In my previous post What is an Anomaly, we looked at why it is not simple to define what is normal for a metric. What’s normal for a metric depends on at least two factors – granularity and the amount of data. In this post, we’ll look at how the metric type also matters in anomaly detection.
Let’s classify metrics into two – technical and business.
Technical metrics are the ones that engineering teams monitor. Examples include CPU and memory utilization, number of API requests.
Business metrics are the ones that product and business teams monitor. Example include daily active users, revenue. We’ll now look at why anomaly detection for a business metric is very different from that for a technical metric.
Anomaly Detection for Technical Metrics
Engineering teams use technical metrics for realtime system monitoring. System Reliability is the primary objective here – minimize system outages. Production issues must be either prevented or fixed. Engineering teams aim to minimize Mean Time To Detection (MTTD) and Mean Time To Recovery (MTTR) of production issues.
Realtime anomaly detection of technical metrics enables engineering teams to identify potential production issues, before they become actual production issues. Anomaly detection here acts like an early warning system.
Anomaly Detection for Business Metrics
Business Significance matters
In the technical world, every production issue must be fixed. But business metrics are less about issues, and more about growth opportunities or missed opportunities. Action is optional. It’s for the business team to decide if the opportunity is worth pursuing.
Let’s say I run an online fashion store. My store has a collection of 1000 SKUs. One morning, I get two anomaly alerts:
- Yesterday’s sales for SKU-1 were 20% below normal. SKU-1 contributes 3% to my total sales.
- Yesterday’s sales for SKU-2 were 50% below normal. SKU-2 contributes 0.1% to my total sales.
Which anomaly should I act upon?
In the technical world, the emphasis is on realtime anomaly detection to prevent production issues. If the action is not taken in time, it might result in an actual production issue. Business metrics, on the other hand, are typically reviewed on a weekly or monthly basis. Since action is optional and for the team to decide, realtime anomaly detection doesn’t fit in here. Metric review frequency actually defines the granularity at which anomaly detection should be done.

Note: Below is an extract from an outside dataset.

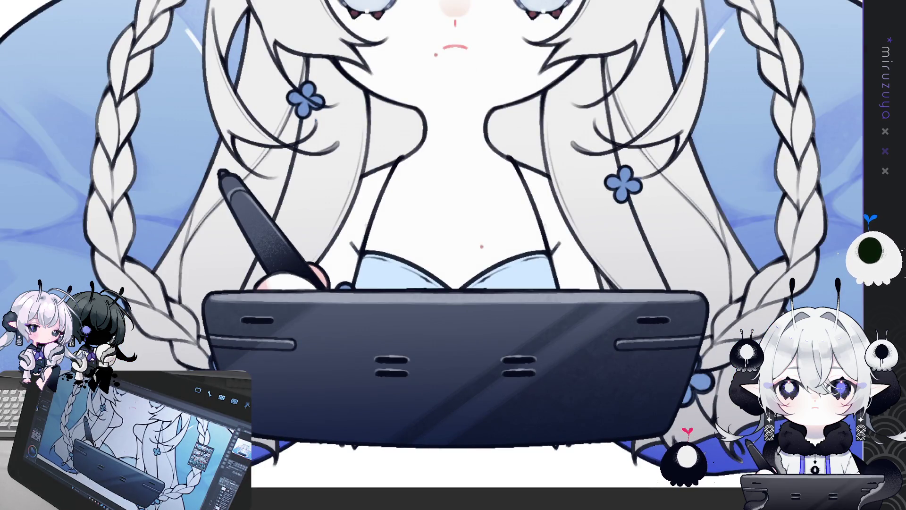
pyautogui.scroll(-1, 453, 255)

Let’s see this with an example from my previous post. Below is the hourly data of a metric. If I am monitoring this metric on a daily or a weekly basis, I won’t be interested in anomaly detection on an hourly basis. Hourly data would be too noisy for me.
My anomaly detection algorithm should consider seasonalities – daily, weekly, monthly, holidays etc. Let’s say 60% of my weekly sales happen over the weekend. Also 40% of my monthly sales happen over the first 5 days of the month. My anomaly detection algorithm must factor this in.

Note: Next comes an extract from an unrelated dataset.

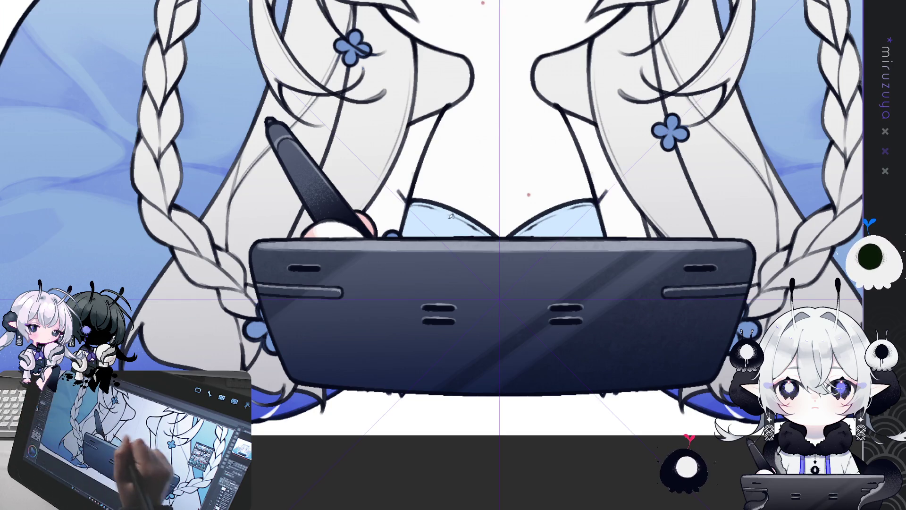
pyautogui.scroll(3, 451, 215)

Let’s say I am a category manager for t-shirts in my fictitious online store. One morning, I see two anomalies:
- Yesterday’s sales for SKU-99 were 20% below normal. SKU-99 falls under my t-shirt category and contributes 1% to total sales.
- Yesterday’s sales for SKU-55 were 50% below normal. SKU-55 falls under shoes category and contributes 2% to total sales.
Which alert is relevant for me as a category manager?
As a category manager, I’d want to define what’s relevant for me. I want to monitor at sub-category level instead of at SKU level. My colleague might want to monitor sales by brand. Tomorrow I might want to monitor sales of a new SKU that we launched last week. Next week I might want to monitor sales of yellow color t-shirts within price range $5 – $10.
When it comes to business metrics, it’s less about the anomaly detection algorithm. It’s about offering flexibility to every business users to monitor what’s relevant and significant for her. We can’t expect business users to reach out to the engineering team every time they want to monitor or un-monitor something.